本研究の目的は、妊娠糖尿病妊産婦(以下、妊産婦とする)がセルフケア行動を習得することを目的とした支援マニュアルを考案し、助産師が多職種の支援を活かした実践を通して、助産師の支援のあり方を検討することである。 支援の現状把握を目的に、医療スタッフへ質問紙調査及び褥婦へ聞き取り調査を実施した。さらに現状調査の結果を踏まえ、多職種による学習会を開催し、支援マニュアル(以下、マニュアル)を作成した。最終的に、筆頭筆者が中心となり、妊産婦に対してマニュアルを活用した支援を行い、取り組み後の評価として医療スタッフへの質問紙調査及び褥婦への聞き取り調査を実施した。 医療スタッフ(44 名)への現状調査から、支援で困難であった経験は【多職種連携】という意見があり、褥婦(4 名)への聞き取り調査から【児に与える影響への不安】という発言を得た。不安を抱えた妊婦に対して、助産師が多職種の支援を活かした実践を行うために、妊娠期から産褥期における支援の目標や手順を示したマニュアルを作成した。マニュアルを活用した支援を、妊産婦(7 名)に実施した。5 名は経腟分娩、2 名は帝王切開で出産した。
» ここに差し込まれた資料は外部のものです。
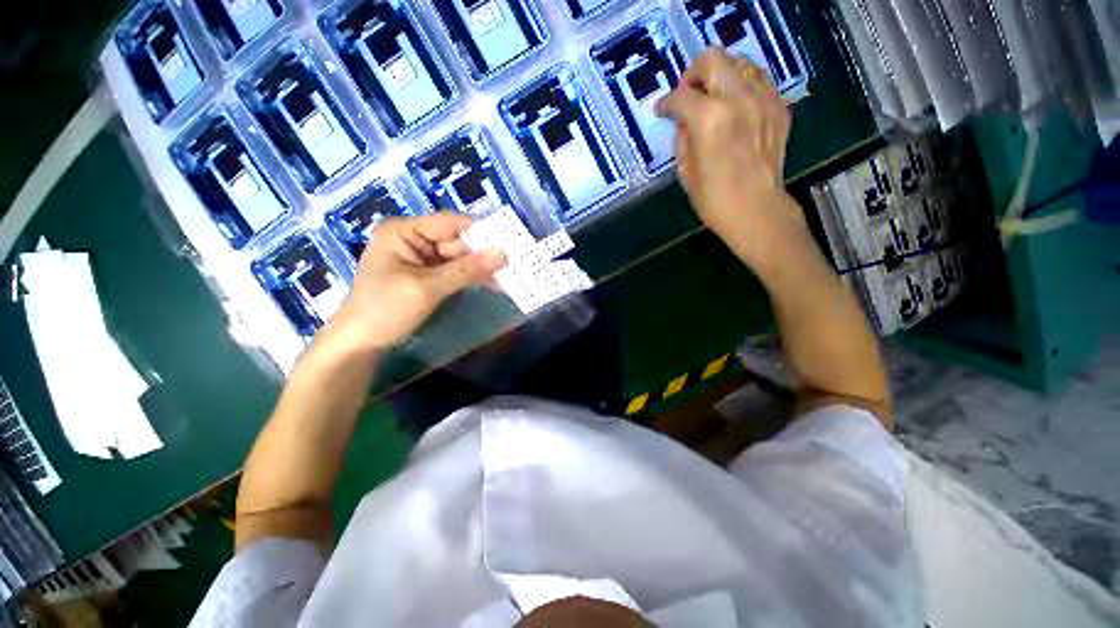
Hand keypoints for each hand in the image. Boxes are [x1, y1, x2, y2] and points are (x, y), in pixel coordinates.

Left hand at [324, 213, 504, 350]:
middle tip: (517, 261)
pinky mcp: (429, 276)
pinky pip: (456, 272)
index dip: (481, 231)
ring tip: (512, 274)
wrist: (362, 343)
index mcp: (404, 232)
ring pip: (460, 258)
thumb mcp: (427, 288)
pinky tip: (495, 283)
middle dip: (485, 253)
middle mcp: (414, 240)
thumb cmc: (385, 310)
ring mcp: (422, 259)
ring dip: (483, 267)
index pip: (450, 223)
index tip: (510, 240)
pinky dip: (474, 278)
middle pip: (457, 241)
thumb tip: (502, 254)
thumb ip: (465, 270)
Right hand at [655, 48, 809, 279]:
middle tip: (689, 95)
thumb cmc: (714, 200)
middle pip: (713, 59)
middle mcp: (738, 99)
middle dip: (694, 73)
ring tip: (713, 99)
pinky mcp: (778, 107)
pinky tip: (736, 108)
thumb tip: (684, 121)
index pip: (681, 95)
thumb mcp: (685, 172)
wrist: (757, 211)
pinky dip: (743, 87)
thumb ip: (682, 138)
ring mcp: (763, 100)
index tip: (662, 110)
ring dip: (721, 75)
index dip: (666, 102)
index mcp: (709, 119)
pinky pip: (759, 81)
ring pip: (739, 62)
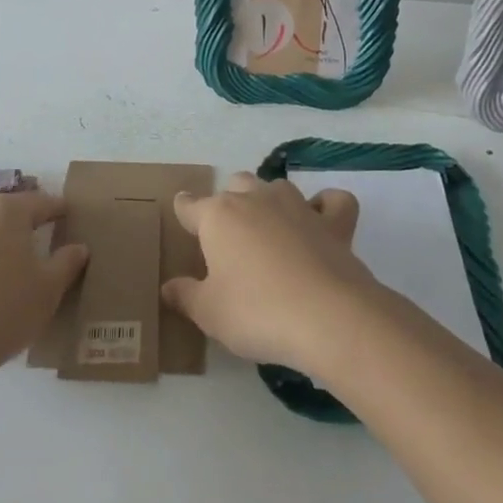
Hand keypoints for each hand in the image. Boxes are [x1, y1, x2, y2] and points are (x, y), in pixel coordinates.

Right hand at [161, 172, 383, 373]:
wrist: (328, 318)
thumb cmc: (256, 312)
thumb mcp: (209, 313)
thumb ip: (186, 296)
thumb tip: (168, 287)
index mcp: (218, 216)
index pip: (190, 206)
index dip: (184, 210)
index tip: (182, 212)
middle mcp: (256, 200)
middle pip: (235, 185)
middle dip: (229, 201)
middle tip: (228, 235)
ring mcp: (298, 206)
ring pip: (277, 186)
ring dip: (269, 200)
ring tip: (268, 228)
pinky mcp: (334, 223)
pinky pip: (331, 201)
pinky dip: (325, 206)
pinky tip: (320, 221)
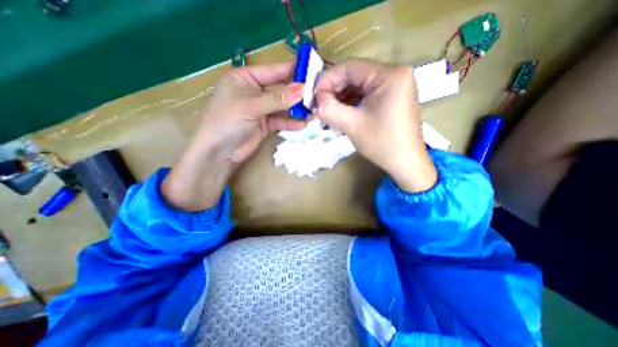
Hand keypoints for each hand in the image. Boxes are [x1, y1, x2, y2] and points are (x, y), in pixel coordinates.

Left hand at [161, 61, 306, 210]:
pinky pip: (280, 121)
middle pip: (280, 89)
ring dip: (296, 109)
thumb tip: (302, 89)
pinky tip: (302, 124)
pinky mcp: (265, 124)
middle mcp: (254, 91)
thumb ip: (278, 98)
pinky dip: (290, 122)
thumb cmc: (228, 120)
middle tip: (316, 95)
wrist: (219, 152)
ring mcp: (261, 109)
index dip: (292, 71)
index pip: (273, 71)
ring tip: (312, 111)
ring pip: (282, 106)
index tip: (312, 71)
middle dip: (297, 93)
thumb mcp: (252, 106)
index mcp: (246, 78)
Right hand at [315, 58, 438, 191]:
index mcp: (389, 75)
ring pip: (360, 85)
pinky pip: (367, 93)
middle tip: (320, 106)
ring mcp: (396, 85)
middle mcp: (395, 74)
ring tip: (329, 111)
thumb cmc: (382, 144)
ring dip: (342, 97)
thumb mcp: (352, 125)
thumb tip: (316, 100)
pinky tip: (342, 112)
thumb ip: (329, 109)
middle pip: (355, 75)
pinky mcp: (393, 96)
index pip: (350, 68)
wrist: (406, 163)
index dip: (328, 80)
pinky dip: (352, 102)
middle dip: (334, 90)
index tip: (314, 97)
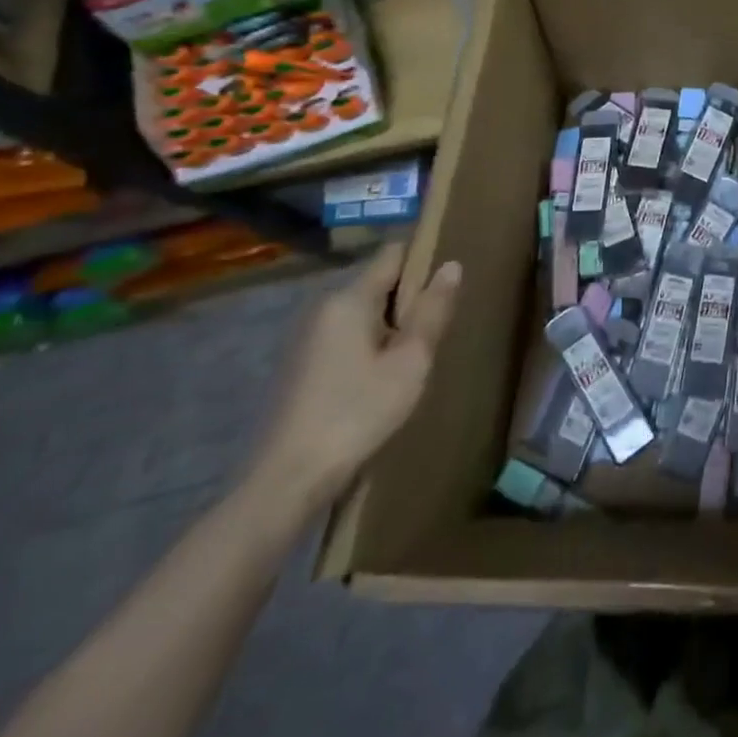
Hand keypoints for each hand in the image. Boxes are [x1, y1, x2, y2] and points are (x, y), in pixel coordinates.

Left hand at [248, 243, 460, 514]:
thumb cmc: (357, 414)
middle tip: (437, 330)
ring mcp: (308, 338)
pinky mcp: (301, 366)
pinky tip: (383, 379)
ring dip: (391, 326)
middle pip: (378, 283)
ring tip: (415, 357)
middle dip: (410, 299)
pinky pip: (347, 337)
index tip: (448, 282)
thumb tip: (451, 265)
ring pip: (363, 313)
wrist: (286, 482)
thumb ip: (433, 311)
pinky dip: (370, 346)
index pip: (393, 254)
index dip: (423, 260)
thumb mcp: (410, 362)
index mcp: (350, 300)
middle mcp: (324, 308)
7 名全員、母児共に周産期合併症はみられず、出生体重2500g 以上の正期産児であった。医療スタッフ(36 名)の評価として、マニュアルの内容で良かった点は【時期別の保健指導内容が明確】等の意見があった。褥婦(7 名)からの評価として"助産師さんにいろいろ聞けたのと、話ができて良かった"等の発言を得た。 セルフケア行動の習得を目的としたマニュアルを用いた支援は、周産期合併症を予防し、産後も継続できるセルフケア行動を習得するために有効であったといえる。助産師は、多職種と妊産婦をつなぐ役割を持ち、妊娠と血糖コントロールを関連づけた支援を行うことが重要と考える。